Ginette Lamontagne and statue of James McGill

Dear Reader,

I am pleased to communicate with you directly through Impact. The Office of Governmental and Institutional Affairs has been working extensively with all levels of government to communicate our goals and needs as an institution. By hosting events that emphasize the social and economic importance of McGill, by initiating meetings between elected officials and various members of the McGill community, and by disseminating the proposals summarized in our Tradition and Innovation:an International University in a City of Knowledge

We now invite your response and comments on our efforts. We have recently opened new channels through which we hope to encourage and enhance the dialogue through which we have established between McGill and all levels of government. Our redesigned web site is the most recent communication tool that we have created.

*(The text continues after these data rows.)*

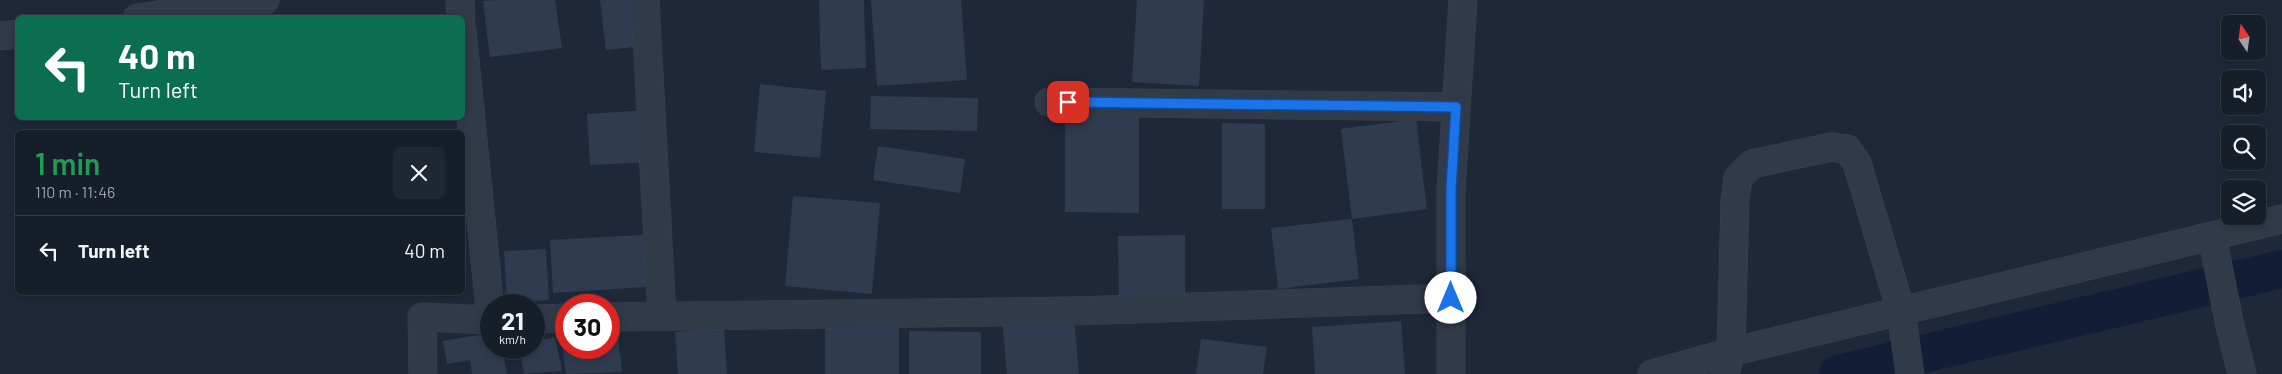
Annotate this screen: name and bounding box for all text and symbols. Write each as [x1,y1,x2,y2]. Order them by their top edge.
north arrow [2221,15,2266,60]
map controls [2221,15,2266,225]
text: 40 m [118,34,195,76]
icon: left [35,35,100,100]
button: sound [2221,70,2266,115]
text: Turn left [118,76,198,102]
pin [1047,81,1089,123]
icon: arrive [1054,88,1082,116]
button: search [2221,125,2266,170]
text: 1 min [35,145,100,181]
button: close [393,147,445,199]
button: layers [2221,180,2266,225]
text: 110 m · 11:46 [35,182,115,201]
icon: left [35,237,63,265]
text: Turn left [78,239,149,262]
text: 40 m [404,239,445,262]
position arrow [1424,271,1476,323]
speed limit sign: 30 [555,294,620,359]
text: 21 [501,305,524,335]
text: km/h [499,332,526,346]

We look forward to hearing from you.

Ginette Lamontagne
Executive Director

A recognition of excellence

The Montreal Neurological Institute, a world-renowned teaching and research institute for the neurosciences at McGill, has won a major grant from the United States Institutes of Health. The $9 million (U.S.) is to be used to develop the world's first Paediatric Neuroanatomy Atlas, a project which aims to map the development of the human brain from birth to age 18 through Magnetic Resonance Imaging (MRI).

The Atlas, which will contain information on the brain from over five hundred children, will also be available on the Internet for other researchers to use.

The project involves McGill researchers Dr. Bruce Pike and Dr. Tomas Paus, both neuroscientists at the MNI, and Dr. Alan Evans, the project's lead investigator and a researcher at the MNI's McConnell Brain Imaging Centre. "The National Institutes of Health determined that we have a unique means of analysing data on such a large scale," says Dr. Evans. "This contract is a recognition of the MNI's world-wide leadership in the neurosciences."

The project will include data collected by seven American research centres, including the Children's Hospital in Boston, the University of California at Los Angeles, and the University of California at Irvine. The project's duration will last at least seven years, with the possibility that its scope will be enlarged to include the brain development of young adults.